Novel phosphonate-functionalized composite sorbent for the recovery of lanthanum(III) and terbium(III) from synthetic solutions and ore leachate

Abstract

A new process of phosphorylation of algal/polyethyleneimine composite beads allows to dramatically increase the sorption of rare earth elements (La(III) and Tb(III), as light and heavy REE elements, respectively). Sorption proceeds through interactions with several functional groups (phosphonate, but also amine, and carboxylate groups). The sorption capacity at optimum pH (pH0 : 5, pHeq : 4–4.2) reaches 1.44 mmol La g−1 and 1.02 mmol Tb g−1 (increased by 4.5 to 6.7 compared with raw beads).

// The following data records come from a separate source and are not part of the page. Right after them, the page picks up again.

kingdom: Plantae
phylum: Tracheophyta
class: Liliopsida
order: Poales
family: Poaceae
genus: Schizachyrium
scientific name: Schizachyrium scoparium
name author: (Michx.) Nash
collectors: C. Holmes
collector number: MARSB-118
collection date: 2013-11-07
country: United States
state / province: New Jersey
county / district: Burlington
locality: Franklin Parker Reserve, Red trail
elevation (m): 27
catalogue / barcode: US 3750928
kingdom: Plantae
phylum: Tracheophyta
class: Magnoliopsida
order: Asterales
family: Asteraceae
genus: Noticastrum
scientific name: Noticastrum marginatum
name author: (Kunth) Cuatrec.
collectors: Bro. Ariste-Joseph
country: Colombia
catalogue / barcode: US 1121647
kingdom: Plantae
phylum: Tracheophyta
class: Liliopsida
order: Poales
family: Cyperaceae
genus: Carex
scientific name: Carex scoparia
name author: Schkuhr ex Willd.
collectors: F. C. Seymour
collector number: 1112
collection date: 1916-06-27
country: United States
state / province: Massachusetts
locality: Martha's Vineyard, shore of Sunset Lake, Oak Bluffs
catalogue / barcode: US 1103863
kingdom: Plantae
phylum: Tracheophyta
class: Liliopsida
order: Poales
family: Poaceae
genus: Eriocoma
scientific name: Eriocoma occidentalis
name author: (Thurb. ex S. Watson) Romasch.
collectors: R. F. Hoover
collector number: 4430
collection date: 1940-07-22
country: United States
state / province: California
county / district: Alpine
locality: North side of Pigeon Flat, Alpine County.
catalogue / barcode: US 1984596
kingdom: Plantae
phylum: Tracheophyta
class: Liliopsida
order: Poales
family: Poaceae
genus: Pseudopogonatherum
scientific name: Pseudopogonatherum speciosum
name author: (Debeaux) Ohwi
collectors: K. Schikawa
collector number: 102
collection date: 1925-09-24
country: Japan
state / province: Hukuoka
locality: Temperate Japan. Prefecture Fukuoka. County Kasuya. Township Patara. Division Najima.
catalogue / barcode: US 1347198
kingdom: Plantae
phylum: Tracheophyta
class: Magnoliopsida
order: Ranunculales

Sorption isotherms are fitted by the Langmuir equation, while fast uptake kinetics (equilibrium within 20–30 min) is described by the pseudo-first order rate equation. Bound metal ions are quantitatively desorbed using a 0.2 M HCl/0.5 M CaCl2 solution; the recycling of the sorbent for five cycles of sorption and desorption shows high stability of sorption (loss of sorption capacity < 9%) and desorption (efficiency > 99%). The sorbent exhibits a remarkable preference for REEs against Si(IV), Ca(II), and Mg(II). The sorbent is used efficiently for the recovery of REEs from acidic leachates of a sedimentary ore. A global process is designed including acidic leaching, pre-treatment of leachates by U(VI) sorption on quaternary ammonium (QA) resin (about 94% of U content). The outlet solution of QA resin is treated at different pH values: the best results are obtained at pH0 5 (pHeq : ~4.5). The REEs are selectively recovered from the eluates by precipitation with oxalic acid: the REE-oxalate precipitate retains 70–76% of its content in the acidic leachates. After precipitation of Al(III) and Fe(III) at pH 5, residual uranium is recovered by precipitation at pH 9 (4.3% of metal leached from the ore).